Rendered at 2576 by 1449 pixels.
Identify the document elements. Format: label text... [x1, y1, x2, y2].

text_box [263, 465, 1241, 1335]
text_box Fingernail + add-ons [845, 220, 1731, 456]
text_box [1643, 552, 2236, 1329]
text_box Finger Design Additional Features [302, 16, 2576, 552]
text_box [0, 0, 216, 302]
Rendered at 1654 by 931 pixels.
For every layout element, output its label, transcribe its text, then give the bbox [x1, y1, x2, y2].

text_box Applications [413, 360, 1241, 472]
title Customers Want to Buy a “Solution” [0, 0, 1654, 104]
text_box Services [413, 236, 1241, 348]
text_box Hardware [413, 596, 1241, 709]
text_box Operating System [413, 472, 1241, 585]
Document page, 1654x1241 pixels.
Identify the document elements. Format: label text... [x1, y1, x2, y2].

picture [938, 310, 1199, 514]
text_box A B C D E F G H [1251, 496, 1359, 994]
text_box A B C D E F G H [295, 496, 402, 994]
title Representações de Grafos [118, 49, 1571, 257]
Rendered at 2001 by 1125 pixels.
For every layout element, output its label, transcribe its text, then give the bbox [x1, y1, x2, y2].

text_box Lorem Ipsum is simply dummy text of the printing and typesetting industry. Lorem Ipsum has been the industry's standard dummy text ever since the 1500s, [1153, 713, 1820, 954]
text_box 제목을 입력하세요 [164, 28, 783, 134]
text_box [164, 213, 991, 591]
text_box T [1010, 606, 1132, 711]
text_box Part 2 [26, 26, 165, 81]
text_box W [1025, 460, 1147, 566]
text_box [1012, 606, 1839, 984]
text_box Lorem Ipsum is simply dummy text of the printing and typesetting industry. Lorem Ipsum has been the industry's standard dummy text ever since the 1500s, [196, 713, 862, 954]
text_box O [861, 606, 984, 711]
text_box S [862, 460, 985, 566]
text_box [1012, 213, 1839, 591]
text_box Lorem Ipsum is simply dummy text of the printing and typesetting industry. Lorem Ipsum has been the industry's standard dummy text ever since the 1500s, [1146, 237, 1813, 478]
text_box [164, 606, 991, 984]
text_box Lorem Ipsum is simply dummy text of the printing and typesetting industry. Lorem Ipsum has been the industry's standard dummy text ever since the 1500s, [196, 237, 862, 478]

* [EXERCISE DESCRIPTION] Print all of the data above again, line for line, without changing anything.

* [REPLY]
Rendered at 2576 by 1449 pixels.
Identify the document elements. Format: label text... [x1, y1, x2, y2].

text_box [263, 465, 1241, 1335]
text_box Fingernail + add-ons [845, 220, 1731, 456]
text_box [1643, 552, 2236, 1329]
text_box Finger Design Additional Features [302, 16, 2576, 552]
text_box [0, 0, 216, 302]
Rendered at 1654 by 931 pixels.
For every layout element, output its label, transcribe its text, then give the bbox [x1, y1, x2, y2].

text_box Applications [413, 360, 1241, 472]
title Customers Want to Buy a “Solution” [0, 0, 1654, 104]
text_box Services [413, 236, 1241, 348]
text_box Hardware [413, 596, 1241, 709]
text_box Operating System [413, 472, 1241, 585]
Document page, 1654x1241 pixels.
Identify the document elements. Format: label text... [x1, y1, x2, y2].

picture [938, 310, 1199, 514]
text_box A B C D E F G H [1251, 496, 1359, 994]
text_box A B C D E F G H [295, 496, 402, 994]
title Representações de Grafos [118, 49, 1571, 257]
Rendered at 2001 by 1125 pixels.
For every layout element, output its label, transcribe its text, then give the bbox [x1, y1, x2, y2].

text_box Lorem Ipsum is simply dummy text of the printing and typesetting industry. Lorem Ipsum has been the industry's standard dummy text ever since the 1500s, [1153, 713, 1820, 954]
text_box 제목을 입력하세요 [164, 28, 783, 134]
text_box [164, 213, 991, 591]
text_box T [1010, 606, 1132, 711]
text_box Part 2 [26, 26, 165, 81]
text_box W [1025, 460, 1147, 566]
text_box [1012, 606, 1839, 984]
text_box Lorem Ipsum is simply dummy text of the printing and typesetting industry. Lorem Ipsum has been the industry's standard dummy text ever since the 1500s, [196, 713, 862, 954]
text_box O [861, 606, 984, 711]
text_box S [862, 460, 985, 566]
text_box [1012, 213, 1839, 591]
text_box Lorem Ipsum is simply dummy text of the printing and typesetting industry. Lorem Ipsum has been the industry's standard dummy text ever since the 1500s, [1146, 237, 1813, 478]
text_box [164, 606, 991, 984]
text_box Lorem Ipsum is simply dummy text of the printing and typesetting industry. Lorem Ipsum has been the industry's standard dummy text ever since the 1500s, [196, 237, 862, 478]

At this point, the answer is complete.